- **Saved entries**
------------------------------------------------------------------------

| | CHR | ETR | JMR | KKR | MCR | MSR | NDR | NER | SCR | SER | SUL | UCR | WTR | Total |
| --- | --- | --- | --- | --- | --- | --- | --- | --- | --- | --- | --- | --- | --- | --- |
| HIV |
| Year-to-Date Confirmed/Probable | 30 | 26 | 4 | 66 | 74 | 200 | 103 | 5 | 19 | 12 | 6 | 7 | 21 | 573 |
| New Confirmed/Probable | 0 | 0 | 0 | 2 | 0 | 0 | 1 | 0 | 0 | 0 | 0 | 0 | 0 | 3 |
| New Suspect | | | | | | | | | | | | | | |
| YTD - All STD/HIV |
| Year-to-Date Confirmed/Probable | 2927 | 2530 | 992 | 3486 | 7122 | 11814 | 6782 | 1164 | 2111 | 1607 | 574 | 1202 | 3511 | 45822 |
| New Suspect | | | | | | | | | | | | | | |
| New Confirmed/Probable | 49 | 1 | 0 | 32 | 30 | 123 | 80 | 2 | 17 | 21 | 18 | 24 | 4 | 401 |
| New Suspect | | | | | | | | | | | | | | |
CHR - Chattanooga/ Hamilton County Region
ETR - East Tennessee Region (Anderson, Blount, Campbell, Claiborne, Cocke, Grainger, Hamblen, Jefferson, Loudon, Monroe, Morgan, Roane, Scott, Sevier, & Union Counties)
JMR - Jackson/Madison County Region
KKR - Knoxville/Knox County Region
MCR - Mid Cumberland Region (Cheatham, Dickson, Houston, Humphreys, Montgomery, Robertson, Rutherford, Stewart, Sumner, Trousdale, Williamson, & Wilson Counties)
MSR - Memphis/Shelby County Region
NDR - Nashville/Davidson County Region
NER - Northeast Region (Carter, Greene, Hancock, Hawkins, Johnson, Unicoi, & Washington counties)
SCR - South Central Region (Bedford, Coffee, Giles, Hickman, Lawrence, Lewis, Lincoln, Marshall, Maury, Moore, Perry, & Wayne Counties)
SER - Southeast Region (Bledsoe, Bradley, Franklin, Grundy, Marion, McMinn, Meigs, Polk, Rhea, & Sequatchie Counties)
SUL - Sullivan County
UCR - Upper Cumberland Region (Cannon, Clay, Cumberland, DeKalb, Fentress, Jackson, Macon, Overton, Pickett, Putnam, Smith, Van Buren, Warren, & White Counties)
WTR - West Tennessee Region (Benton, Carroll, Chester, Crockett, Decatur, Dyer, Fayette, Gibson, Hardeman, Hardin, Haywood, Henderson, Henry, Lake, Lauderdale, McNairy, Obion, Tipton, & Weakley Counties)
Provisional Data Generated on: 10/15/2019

------------------------------------------------------------------------

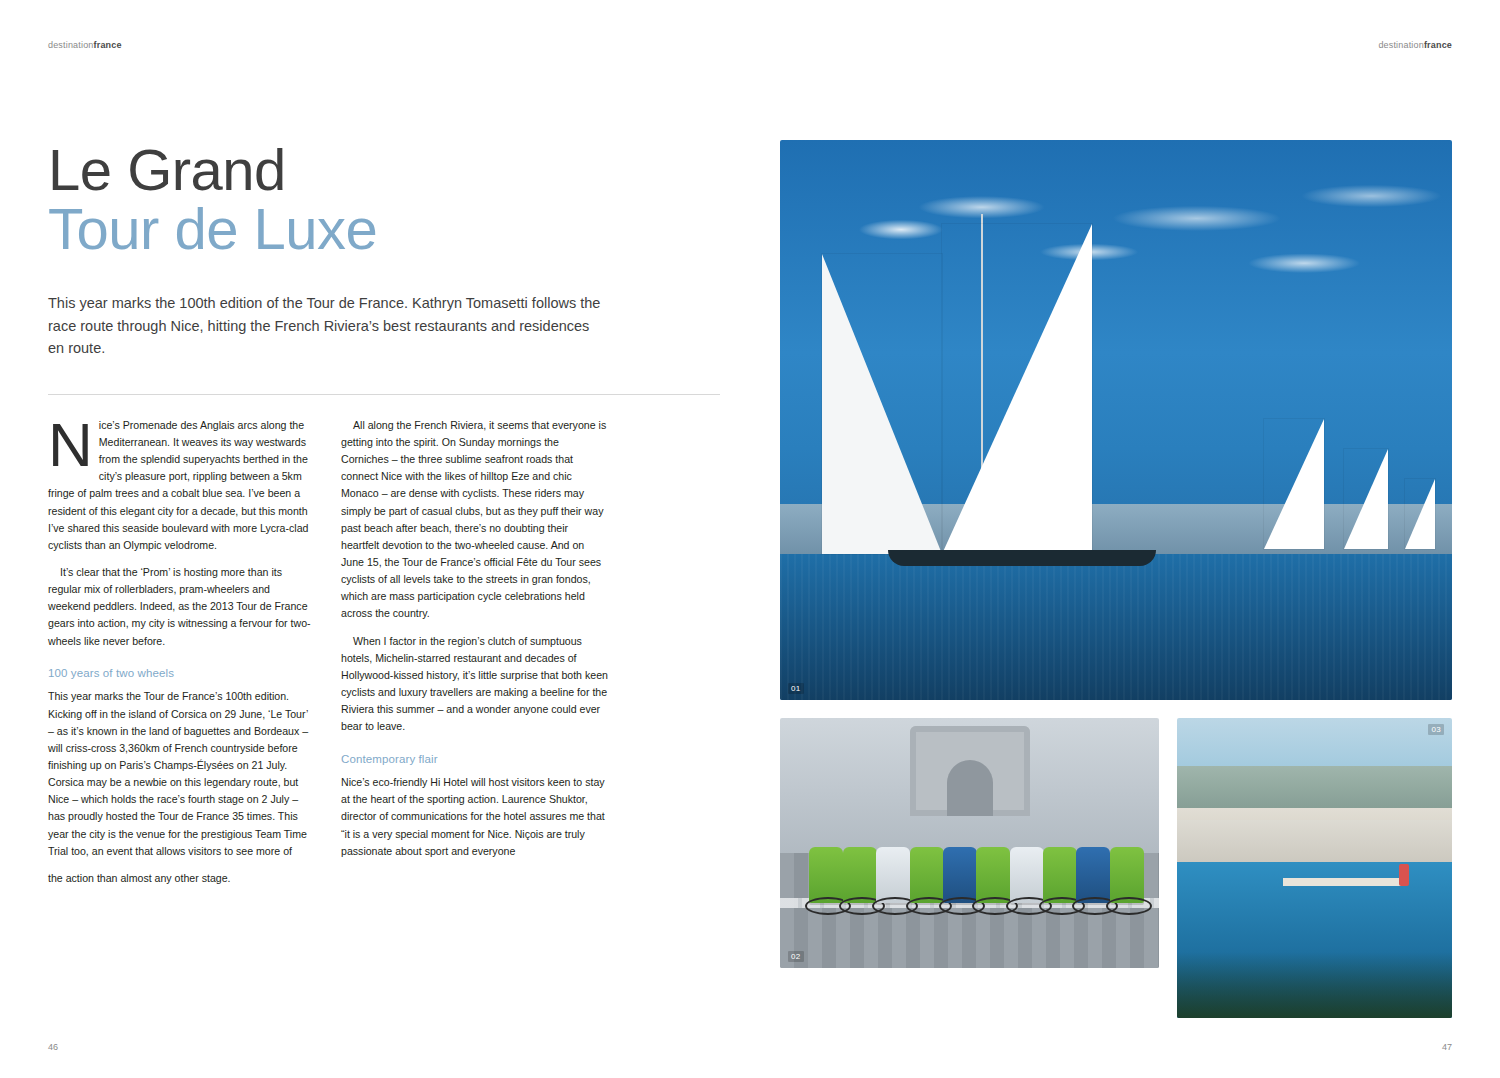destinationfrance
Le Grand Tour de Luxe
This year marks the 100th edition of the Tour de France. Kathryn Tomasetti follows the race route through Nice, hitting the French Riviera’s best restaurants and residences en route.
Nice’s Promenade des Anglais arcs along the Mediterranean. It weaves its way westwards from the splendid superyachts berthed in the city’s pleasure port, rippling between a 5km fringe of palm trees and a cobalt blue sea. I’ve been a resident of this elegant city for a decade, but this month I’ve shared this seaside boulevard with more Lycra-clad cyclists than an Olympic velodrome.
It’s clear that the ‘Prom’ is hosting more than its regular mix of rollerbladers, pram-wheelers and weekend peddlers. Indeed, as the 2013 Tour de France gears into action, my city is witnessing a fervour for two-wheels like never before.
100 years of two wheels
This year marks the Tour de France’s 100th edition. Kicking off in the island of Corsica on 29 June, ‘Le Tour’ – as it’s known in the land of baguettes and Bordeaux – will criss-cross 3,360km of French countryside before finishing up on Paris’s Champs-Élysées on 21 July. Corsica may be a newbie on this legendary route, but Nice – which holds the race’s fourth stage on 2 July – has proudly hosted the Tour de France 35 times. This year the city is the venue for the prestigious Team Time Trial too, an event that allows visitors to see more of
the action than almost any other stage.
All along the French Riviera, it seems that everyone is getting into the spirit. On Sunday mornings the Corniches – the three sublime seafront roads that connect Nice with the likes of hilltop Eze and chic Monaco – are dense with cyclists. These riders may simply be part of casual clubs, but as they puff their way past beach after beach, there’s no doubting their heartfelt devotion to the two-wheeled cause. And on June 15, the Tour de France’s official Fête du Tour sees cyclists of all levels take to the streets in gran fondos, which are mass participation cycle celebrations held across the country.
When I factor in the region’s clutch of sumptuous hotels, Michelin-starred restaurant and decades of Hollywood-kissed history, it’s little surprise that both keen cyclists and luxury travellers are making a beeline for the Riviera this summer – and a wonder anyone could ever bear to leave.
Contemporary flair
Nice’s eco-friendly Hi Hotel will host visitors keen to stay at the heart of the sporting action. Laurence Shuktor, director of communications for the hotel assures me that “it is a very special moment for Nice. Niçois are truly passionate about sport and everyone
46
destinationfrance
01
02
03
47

------------------------------------------------------------------------

With the first line being the one containing "WTR | Total |" and the last line the one containing "NDR - Nashville/Davidson County Region", transcribe exactly the lines above that fall in that range.

| | CHR | ETR | JMR | KKR | MCR | MSR | NDR | NER | SCR | SER | SUL | UCR | WTR | Total |
| --- | --- | --- | --- | --- | --- | --- | --- | --- | --- | --- | --- | --- | --- | --- |
| HIV |
| Year-to-Date Confirmed/Probable | 30 | 26 | 4 | 66 | 74 | 200 | 103 | 5 | 19 | 12 | 6 | 7 | 21 | 573 |
| New Confirmed/Probable | 0 | 0 | 0 | 2 | 0 | 0 | 1 | 0 | 0 | 0 | 0 | 0 | 0 | 3 |
| New Suspect | | | | | | | | | | | | | | |
| YTD - All STD/HIV |
| Year-to-Date Confirmed/Probable | 2927 | 2530 | 992 | 3486 | 7122 | 11814 | 6782 | 1164 | 2111 | 1607 | 574 | 1202 | 3511 | 45822 |
| New Suspect | | | | | | | | | | | | | | |
| New Confirmed/Probable | 49 | 1 | 0 | 32 | 30 | 123 | 80 | 2 | 17 | 21 | 18 | 24 | 4 | 401 |
| New Suspect | | | | | | | | | | | | | | |
CHR - Chattanooga/ Hamilton County Region
ETR - East Tennessee Region (Anderson, Blount, Campbell, Claiborne, Cocke, Grainger, Hamblen, Jefferson, Loudon, Monroe, Morgan, Roane, Scott, Sevier, & Union Counties)
JMR - Jackson/Madison County Region
KKR - Knoxville/Knox County Region
MCR - Mid Cumberland Region (Cheatham, Dickson, Houston, Humphreys, Montgomery, Robertson, Rutherford, Stewart, Sumner, Trousdale, Williamson, & Wilson Counties)
MSR - Memphis/Shelby County Region
NDR - Nashville/Davidson County Region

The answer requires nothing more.